Au-delà de bras jeunes et valides, il y a également en Côte d’Ivoire de nombreuses ressources naturelles… Encore trop peu exploitées ?

Un éveil des consciences consisterait à rappeler à l’Afrique et aux Africains que nous avons tout ici à portée de main. Et que la transformation locale des matières premières est très clairement l’une des solutions aux problèmes et à la précarité de nos paysans. Finalement, le petit Ivoirien a beau voir pousser les cacaotiers sous son nez, pour lui manger du chocolat reste un luxe. C’est cela qui doit changer, et des infrastructures capables de transformer nos ressources ici en Côte d’Ivoire, c’est la clé (…) C’est vrai pour le cacao, c’est vrai également pour les mangues, qui poussent ici en abondance mais dont une grande quantité pourrit à même le sol à défaut de bras, d’usines et de destination. Des tonnes de fruits qui pourraient finir en jus et autres produits, et un manque à gagner énorme pour notre économie. Ce débat-là a déjà été initié et nous sommes en chemin.

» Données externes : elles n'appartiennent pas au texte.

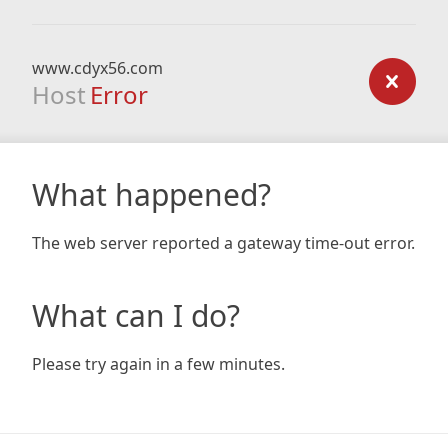
www.cdyx56.com
Host
Error
What happened?
The web server reported a gateway time-out error.
What can I do?
Please try again in a few minutes.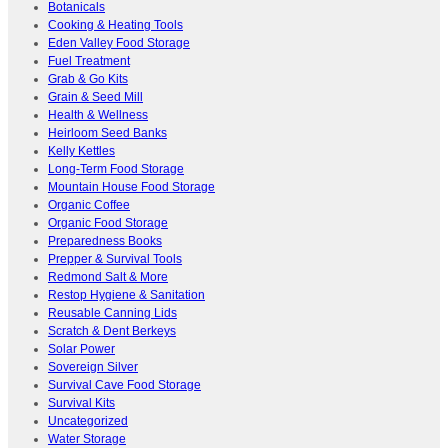
Botanicals
Cooking & Heating Tools
Eden Valley Food Storage
Fuel Treatment
Grab & Go Kits
Grain & Seed Mill
Health & Wellness
Heirloom Seed Banks
Kelly Kettles
Long-Term Food Storage
Mountain House Food Storage
Organic Coffee
Organic Food Storage
Preparedness Books
Prepper & Survival Tools
Redmond Salt & More
Restop Hygiene & Sanitation
Reusable Canning Lids
Scratch & Dent Berkeys
Solar Power
Sovereign Silver
Survival Cave Food Storage
Survival Kits
Uncategorized
Water Storage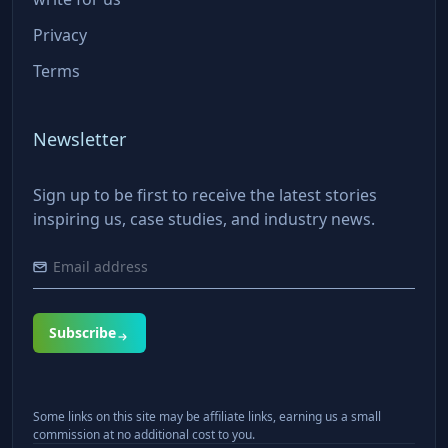
Privacy
Terms
Newsletter
Sign up to be first to receive the latest stories
inspiring us, case studies, and industry news.
Subscribe
Some links on this site may be affiliate links, earning us a small
commission at no additional cost to you.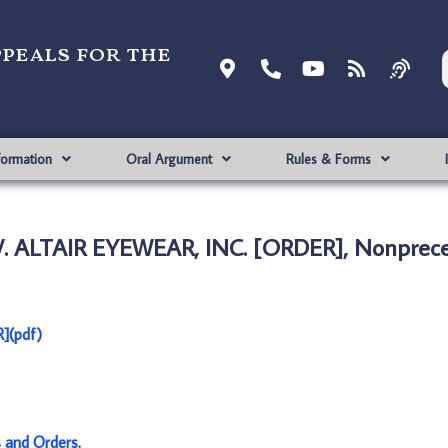
ppeals for the
formation
Oral Argument
Rules & Forms
. ALTAIR EYEWEAR, INC. [ORDER], Nonprece
](pdf)
s and Orders
.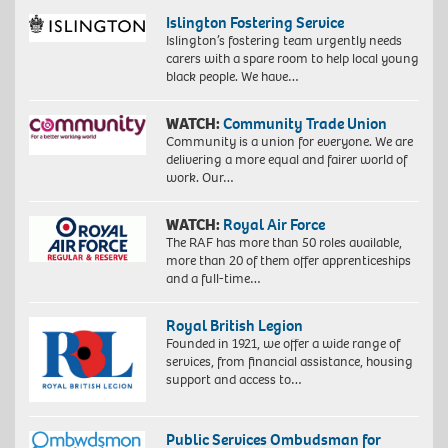
Islington Fostering Service
Islington’s fostering team urgently needs
carers with a spare room to help local young
black people. We have…
WATCH:
Community Trade Union
Community is a union for everyone. We are
delivering a more equal and fairer world of
work. Our…
WATCH:
Royal Air Force
The RAF has more than 50 roles available,
more than 20 of them offer apprenticeships
and a full-time…
Royal British Legion
Founded in 1921, we offer a wide range of
services, from financial assistance, housing
support and access to…
Public Services Ombudsman for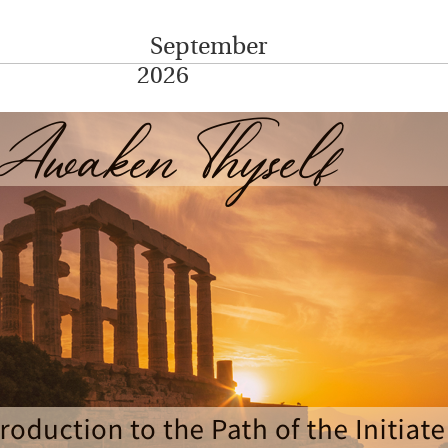
September
2026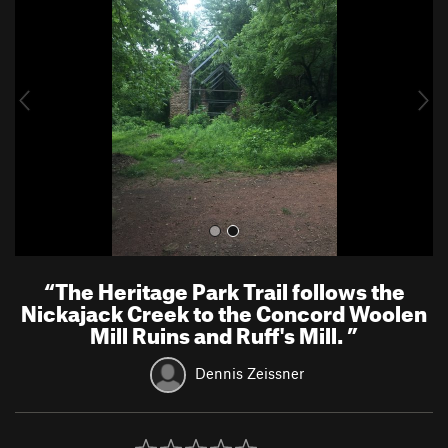
e
x
v
t
i
o
u
s
“
The Heritage Park Trail follows the
Nickajack Creek to the Concord Woolen
Mill Ruins and Ruff's Mill.
”
Dennis Zeissner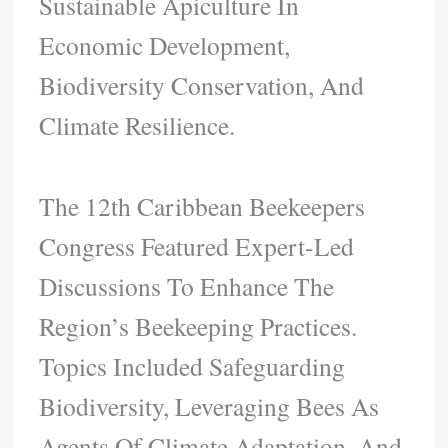
Sustainable Apiculture In
Economic Development,
Biodiversity Conservation, And
Climate Resilience.
The 12th Caribbean Beekeepers
Congress Featured Expert-Led
Discussions To Enhance The
Region’s Beekeeping Practices.
Topics Included Safeguarding
Biodiversity, Leveraging Bees As
Agents Of Climate Adaptation, And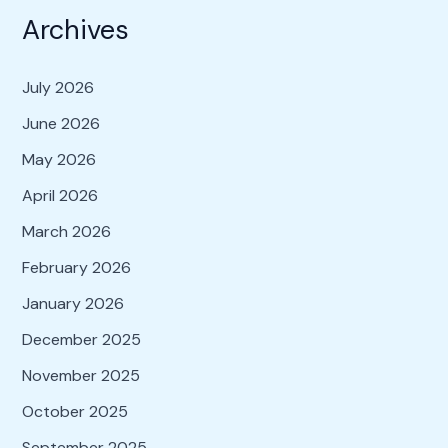
Archives
July 2026
June 2026
May 2026
April 2026
March 2026
February 2026
January 2026
December 2025
November 2025
October 2025
September 2025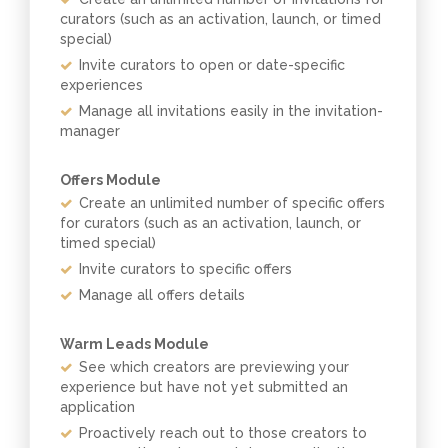
curators (such as an activation, launch, or timed
special)
Invite curators to open or date-specific
experiences
Manage all invitations easily in the invitation-
manager
Offers Module
Create an unlimited number of specific offers
for curators (such as an activation, launch, or
timed special)
Invite curators to specific offers
Manage all offers details
Warm Leads Module
See which creators are previewing your
experience but have not yet submitted an
application
Proactively reach out to those creators to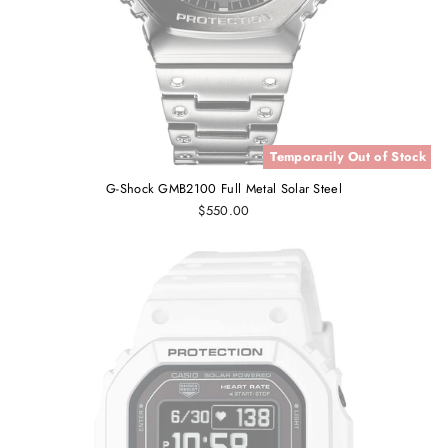
Temporarily Out of Stock
G-Shock GMB2100 Full Metal Solar Steel
$550.00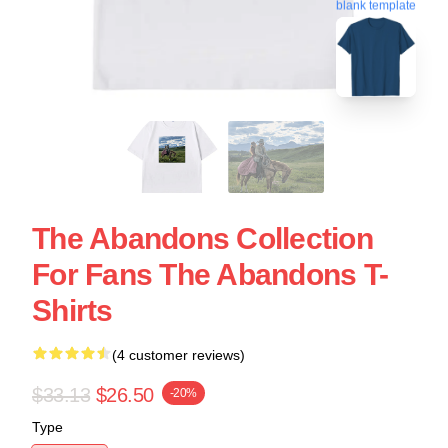
blank template
The Abandons Collection
For Fans The Abandons T-
Shirts
(4 customer reviews)
$33.13
$26.50
-20%
Type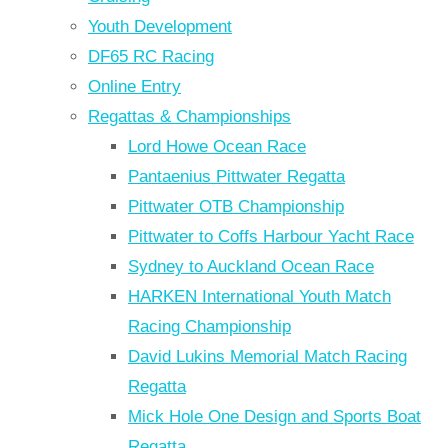
Youth Development
DF65 RC Racing
Online Entry
Regattas & Championships
Lord Howe Ocean Race
Pantaenius Pittwater Regatta
Pittwater OTB Championship
Pittwater to Coffs Harbour Yacht Race
Sydney to Auckland Ocean Race
HARKEN International Youth Match
Racing Championship
David Lukins Memorial Match Racing
Regatta
Mick Hole One Design and Sports Boat
Regatta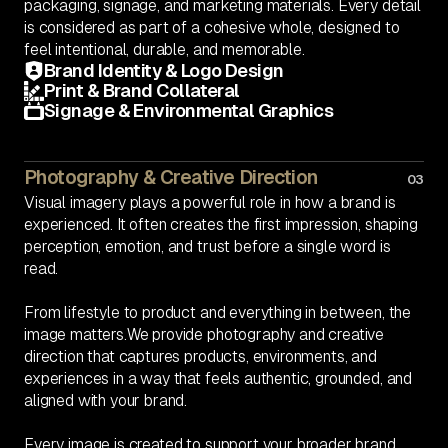
packaging, signage, and marketing materials. Every detail
is considered as part of a cohesive whole, designed to
feel intentional, durable, and memorable.
Brand Identity & Logo Design
Print & Brand Collateral
Signage & Environmental Graphics
Photography & Creative Direction
03
Visual imagery plays a powerful role in how a brand is
experienced. It often creates the first impression, shaping
perception, emotion, and trust before a single word is
read.
From lifestyle to product and everything in between, the
image matters.We provide photography and creative
direction that captures products, environments, and
experiences in a way that feels authentic, grounded, and
aligned with your brand.
Every image is created to support your broader brand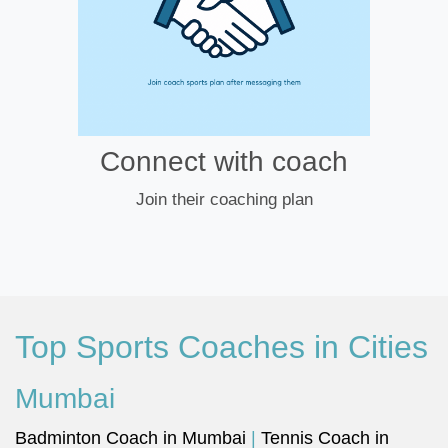
Connect with coach
Join their coaching plan
Top Sports Coaches in Cities
Mumbai
Badminton Coach in Mumbai
|
Tennis Coach in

Peut-on imaginer voir, comme ce fut le cas pour la bière il y a quelques années, l’apparition sur le marché national de nouvelle marque ivoirienne forte ?

Certains jeunes entrepreneurs, enthousiastes et très investis, planchent actuellement sur la question d’un grand chocolat ivoirien. Fabriqué à partir de leurs propres fèves. Pour autant, leur activité demeure artisanale et limitée à défaut de moyens et d’une industrie sur laquelle s’appuyer. En mettant ces différents acteurs autour de la table, nous espérons encourager du même coup les bailleurs de fonds et les autorités à accompagner les jeunes initiatives dans ce domaine spécifique. C’est aussi le but des débats que nous initions ici au FEMUA (…) L’idée n’est certainement pas de mettre au chômage les chocolatiers européens (rires). Nous respectons leur savoir-faire et l’on aura besoin de leur expertise. Néanmoins, on ne peut pas continuer d’appeler la Côte d’Ivoire « le pays du cacao » et laisser à la Belgique ou à la Suisse le titre de « pays du chocolat ».